### What the exercise asks
In the data that follows, find the line with "middle mcp: (132, 124)"; transcribe it, every later line up to the one with "pinky tip: (76, 191)", and that line as well, exactly and with no others.

[Bounding boxes with keypoints]
>>>>

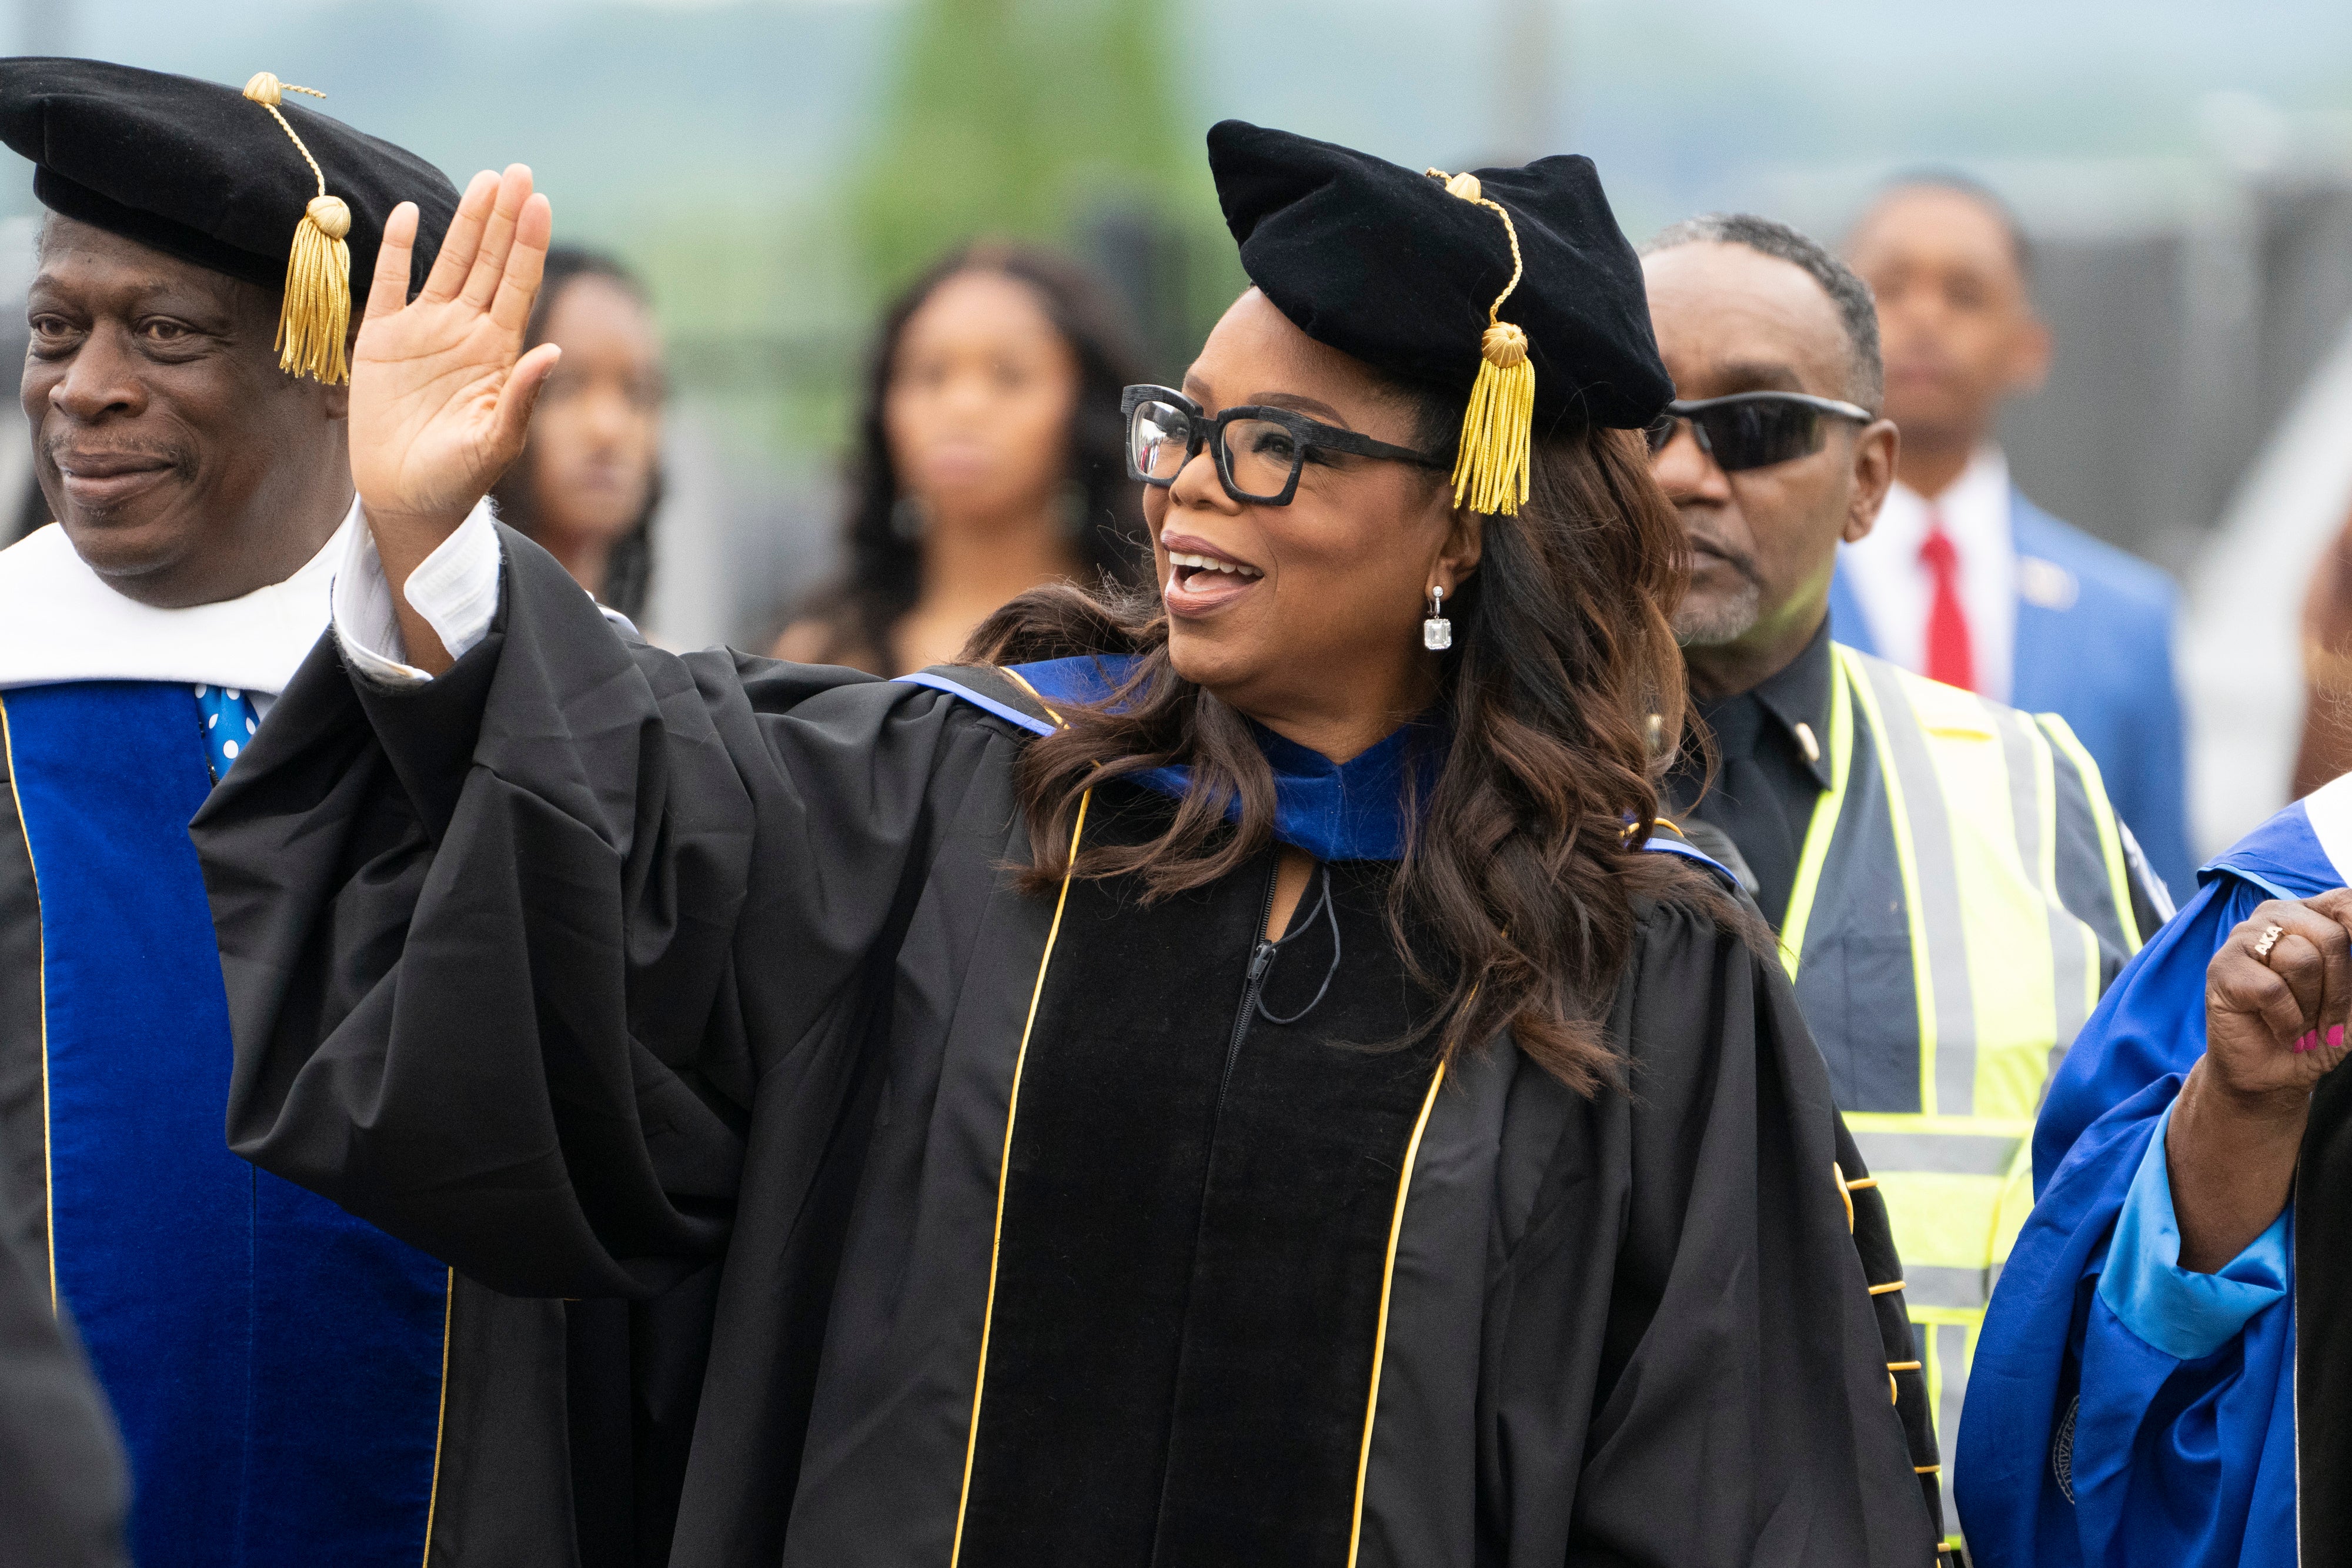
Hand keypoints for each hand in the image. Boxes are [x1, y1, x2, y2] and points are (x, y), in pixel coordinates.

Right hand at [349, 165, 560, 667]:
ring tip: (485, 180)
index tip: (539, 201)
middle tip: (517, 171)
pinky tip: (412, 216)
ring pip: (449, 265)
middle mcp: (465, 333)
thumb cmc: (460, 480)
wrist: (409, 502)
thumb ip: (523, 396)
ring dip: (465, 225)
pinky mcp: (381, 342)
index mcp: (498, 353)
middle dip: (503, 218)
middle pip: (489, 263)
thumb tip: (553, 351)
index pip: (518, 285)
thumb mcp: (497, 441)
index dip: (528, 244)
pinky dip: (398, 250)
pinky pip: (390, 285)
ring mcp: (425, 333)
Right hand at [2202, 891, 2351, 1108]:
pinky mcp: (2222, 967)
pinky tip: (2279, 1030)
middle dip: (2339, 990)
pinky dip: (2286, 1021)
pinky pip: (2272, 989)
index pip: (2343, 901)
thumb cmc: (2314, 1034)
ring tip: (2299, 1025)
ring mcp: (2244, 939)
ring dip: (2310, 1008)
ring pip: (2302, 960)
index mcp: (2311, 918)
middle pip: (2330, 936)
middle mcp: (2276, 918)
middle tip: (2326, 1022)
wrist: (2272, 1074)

<<<<
>>>>

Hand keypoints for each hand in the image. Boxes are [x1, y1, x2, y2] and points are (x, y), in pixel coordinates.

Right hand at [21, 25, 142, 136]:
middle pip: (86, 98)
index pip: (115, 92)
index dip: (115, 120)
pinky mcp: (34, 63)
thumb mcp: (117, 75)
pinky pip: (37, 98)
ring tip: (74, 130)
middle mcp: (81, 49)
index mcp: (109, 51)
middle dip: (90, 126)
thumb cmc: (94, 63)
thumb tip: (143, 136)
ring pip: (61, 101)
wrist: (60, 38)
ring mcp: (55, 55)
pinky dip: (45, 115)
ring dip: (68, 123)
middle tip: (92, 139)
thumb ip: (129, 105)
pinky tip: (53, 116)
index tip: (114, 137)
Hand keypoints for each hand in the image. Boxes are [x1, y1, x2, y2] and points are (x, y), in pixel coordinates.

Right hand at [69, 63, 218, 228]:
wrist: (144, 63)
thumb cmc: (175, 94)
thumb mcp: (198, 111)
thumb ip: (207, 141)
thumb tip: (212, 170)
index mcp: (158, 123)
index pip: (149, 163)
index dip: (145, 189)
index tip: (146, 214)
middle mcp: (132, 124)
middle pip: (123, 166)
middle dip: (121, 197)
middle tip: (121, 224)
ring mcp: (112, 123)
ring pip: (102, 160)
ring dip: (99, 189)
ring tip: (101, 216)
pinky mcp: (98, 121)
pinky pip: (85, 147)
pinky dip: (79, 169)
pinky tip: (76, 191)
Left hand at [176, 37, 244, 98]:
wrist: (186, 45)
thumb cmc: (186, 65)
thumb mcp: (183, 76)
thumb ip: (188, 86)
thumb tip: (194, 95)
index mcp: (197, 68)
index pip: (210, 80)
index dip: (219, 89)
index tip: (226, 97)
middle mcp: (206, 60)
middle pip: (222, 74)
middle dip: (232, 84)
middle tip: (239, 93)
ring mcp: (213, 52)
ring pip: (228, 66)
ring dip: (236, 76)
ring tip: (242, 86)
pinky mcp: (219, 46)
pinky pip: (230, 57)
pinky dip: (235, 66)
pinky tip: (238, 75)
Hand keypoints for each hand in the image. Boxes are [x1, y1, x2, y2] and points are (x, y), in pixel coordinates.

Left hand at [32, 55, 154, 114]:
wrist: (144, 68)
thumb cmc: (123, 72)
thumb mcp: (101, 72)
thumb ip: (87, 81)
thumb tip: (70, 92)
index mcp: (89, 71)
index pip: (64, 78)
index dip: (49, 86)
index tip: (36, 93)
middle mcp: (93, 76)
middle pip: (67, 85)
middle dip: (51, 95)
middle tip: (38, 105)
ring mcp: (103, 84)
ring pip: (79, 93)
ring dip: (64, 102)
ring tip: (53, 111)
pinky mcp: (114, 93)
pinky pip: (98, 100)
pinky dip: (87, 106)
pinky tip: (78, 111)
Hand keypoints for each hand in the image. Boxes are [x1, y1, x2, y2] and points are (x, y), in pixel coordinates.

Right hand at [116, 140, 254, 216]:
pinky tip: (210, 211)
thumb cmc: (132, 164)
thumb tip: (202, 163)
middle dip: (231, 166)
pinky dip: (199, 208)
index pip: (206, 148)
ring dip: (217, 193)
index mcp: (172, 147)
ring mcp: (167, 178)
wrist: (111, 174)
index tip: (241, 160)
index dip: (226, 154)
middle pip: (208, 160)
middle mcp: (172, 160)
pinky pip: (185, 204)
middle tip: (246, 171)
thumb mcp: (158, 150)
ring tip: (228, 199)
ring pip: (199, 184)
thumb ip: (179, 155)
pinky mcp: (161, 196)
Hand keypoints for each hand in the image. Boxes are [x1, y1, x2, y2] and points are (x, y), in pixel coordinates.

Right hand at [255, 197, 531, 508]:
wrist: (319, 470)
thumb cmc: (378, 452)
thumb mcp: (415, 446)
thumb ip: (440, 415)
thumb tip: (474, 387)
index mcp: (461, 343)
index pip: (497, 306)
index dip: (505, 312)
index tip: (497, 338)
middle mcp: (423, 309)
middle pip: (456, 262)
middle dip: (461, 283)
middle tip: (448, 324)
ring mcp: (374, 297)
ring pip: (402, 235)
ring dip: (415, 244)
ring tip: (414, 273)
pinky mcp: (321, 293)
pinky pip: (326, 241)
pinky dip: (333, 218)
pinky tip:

<<<<

### Solution for this problem
middle mcp: (132, 124)
middle pip: (123, 166)
middle dip: (121, 197)
middle tip: (121, 224)
ring mcp: (112, 123)
ring pip: (102, 160)
ring dip: (99, 189)
ring tip: (101, 216)
pinky mcp: (98, 121)
pinky pip: (85, 147)
pinky dip: (79, 169)
pinky tip: (76, 191)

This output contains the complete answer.